Veterans Day Speech

November 11, 2019

What is a veteran?
A veteran is a fellow citizen; an ordinary person who at one significant point in his or her life made out a blank check payable to The United States of America for any amount up to and including life, itself. A veteran is any man or woman that has taken the U.S. Military Oath of enlistment and honorable served their country in peacetime or war..

Make no mistake:
Some veterans bear visible signs of their service: a missing limb, a jagged scar, a certain look in the eye.

Others may carry the evidence inside them: a pin holding a bone together, a piece of shrapnel in the leg – or perhaps another sort of inner turmoil.

Except in parades, however, the men and women who have kept America safe wear no badge or emblem.

You can’t tell a vet just by looking.

He is the cop on the street who spent six months in Saudi Arabia sweating two gallons a day making sure the armored personnel carriers didn’t run out of fuel.

She – or he – is the nurse who fought against futility and went to sleep sobbing every night for two solid years in Da Nang, Vietnam.

He is the POW who went away one person and came back another – or didn’t come back AT ALL.

He is the Quantico drill instructor who has never seen combat – but has saved countless lives by turning slouchy, no-account rednecks and gang members into Marines, and teaching them to watch each other’s backs.

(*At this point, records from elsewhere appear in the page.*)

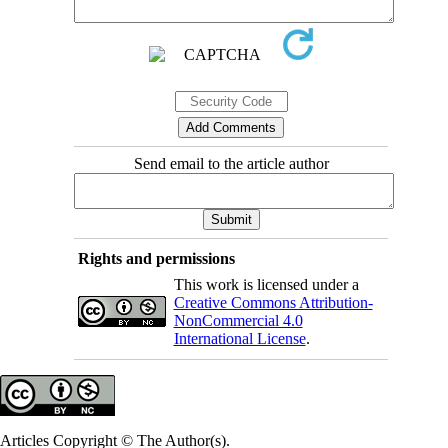
Send email to the article author
Rights and permissions
This work is licensed under a
Creative Commons Attribution-
NonCommercial 4.0
International License
.
Articles Copyright © The Author(s).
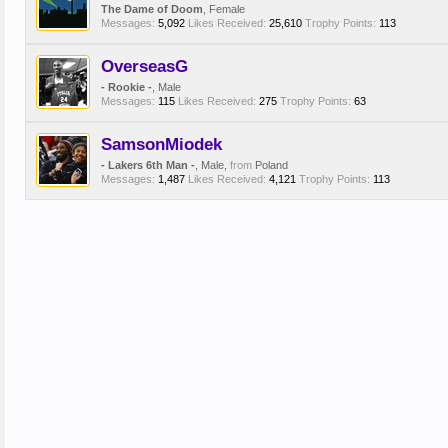
The Dame of Doom
, Female
Messages:
5,092
Likes Received:
25,610
Trophy Points:
113
OverseasG
- Rookie -
, Male
Messages:
115
Likes Received:
275
Trophy Points:
63
SamsonMiodek
- Lakers 6th Man -
, Male,
from
Poland
Messages:
1,487
Likes Received:
4,121
Trophy Points:
113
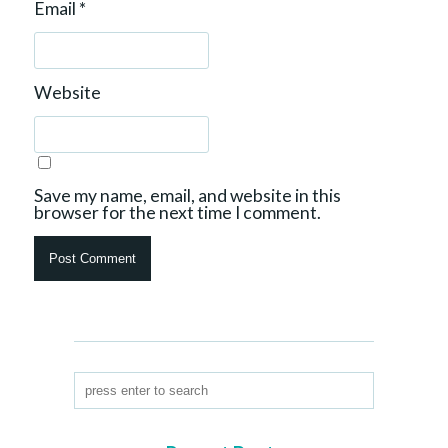
Email
*
Website
Save my name, email, and website in this
browser for the next time I comment.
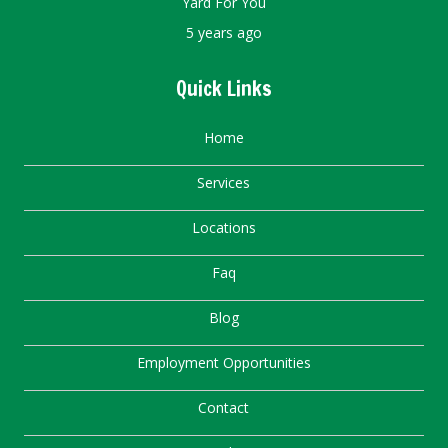
Yard For You
5 years ago
Quick Links
Home
Services
Locations
Faq
Blog
Employment Opportunities
Contact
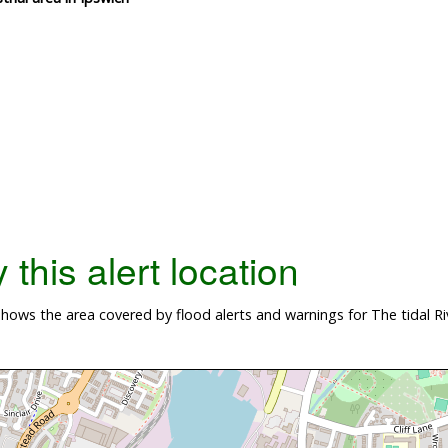
this alert location
ws the area covered by flood alerts and warnings for The tidal River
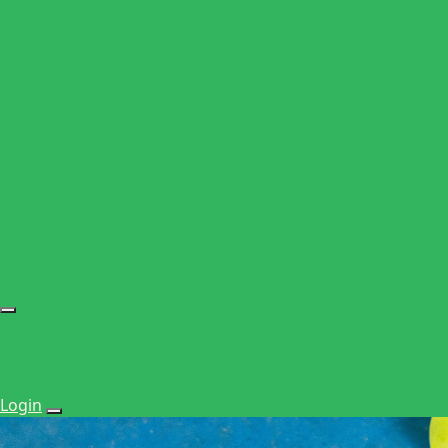
Login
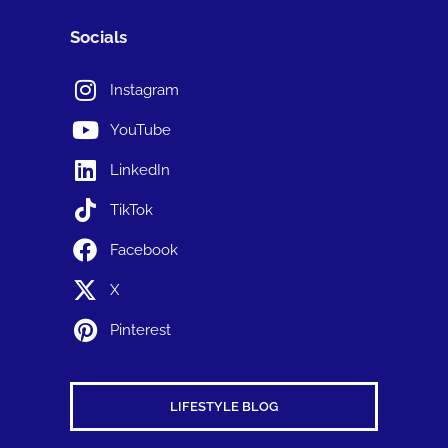
Socials
Instagram
YouTube
LinkedIn
TikTok
Facebook
X
Pinterest
LIFESTYLE BLOG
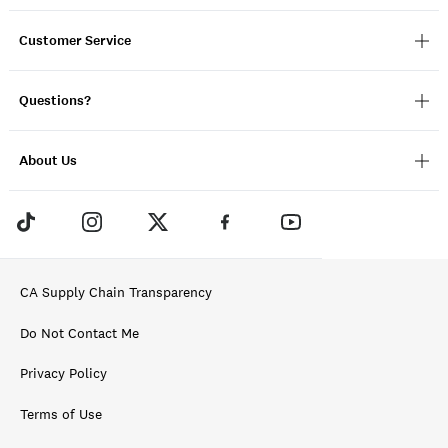
Customer Service
Questions?
About Us
CA Supply Chain Transparency
Do Not Contact Me
Privacy Policy
Terms of Use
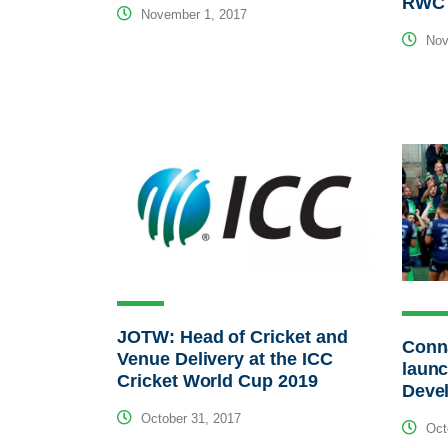
RWC 
November 1, 2017
Nov
JOTW: Head of Cricket and
Conn
Venue Delivery at the ICC
launc
Cricket World Cup 2019
Deve
October 31, 2017
Octo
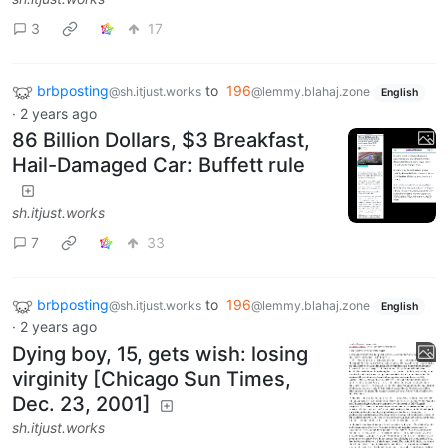
3
17
brbposting
to
196
@sh.itjust.works
@lemmy.blahaj.zone
English
·
2 years ago
86 Billion Dollars, $3 Breakfast,
Hail-Damaged Car: Buffett rule
sh.itjust.works
7
33
brbposting
to
196
@sh.itjust.works
@lemmy.blahaj.zone
English
·
2 years ago
Dying boy, 15, gets wish: losing
virginity [Chicago Sun Times,
Dec. 23, 2001]
sh.itjust.works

He is the parade – riding Legionnaire who pins on his ribbons and medals with a prosthetic hand.

He is the career quartermaster who watches the ribbons and medals pass him by.

He is the three anonymous heroes in The Tomb Of The Unknowns, whose presence at the Arlington National Cemetery must forever preserve the memory of all the anonymous heroes whose valor dies unrecognized with them on the battlefield or in the deep ocean.

She is an ordinary and yet an extraordinary human being – a person who offered some of her life’s most vital years in the service of her country, and who sacrificed her ambitions so others would not have to sacrifice theirs.

They have made the country you live in possible. They have brought hope to a world historically plagued by fanatics and hatred in desperate poverty. And they have done this at the risk of their own safety, sanity and future without asking you for one thing in return.

That’s what veterans have done for you. Now let me ask you a question: What have you done for our veterans?

Why veterans served — Those who serve do so not for glory, or power, or wealth, but for freedom, and that the simple recognition of service well performed — a sincere thank you — means more to most Veterans than any other reward. Remember, each time you see someone who has served our country, be patient with them, as you never know what they have been through in their lives. Just lean over and say Thank You. That’s all most people need, and in most cases it will mean more than any medals they could have been awarded.

Two little words that mean a lot, “THANK YOU”.

“It is the soldier, not the reporter, Who has given us freedom of the press. It is the soldier, not the poet, Who has given us freedom of speech. It is the soldier, not the campus organizer, Who has given us the freedom to demonstrate. It is the soldier, who salutes the flag, who serves beneath the flag, and whose coffin is draped by the flag, who allows the protestor to burn the flag.”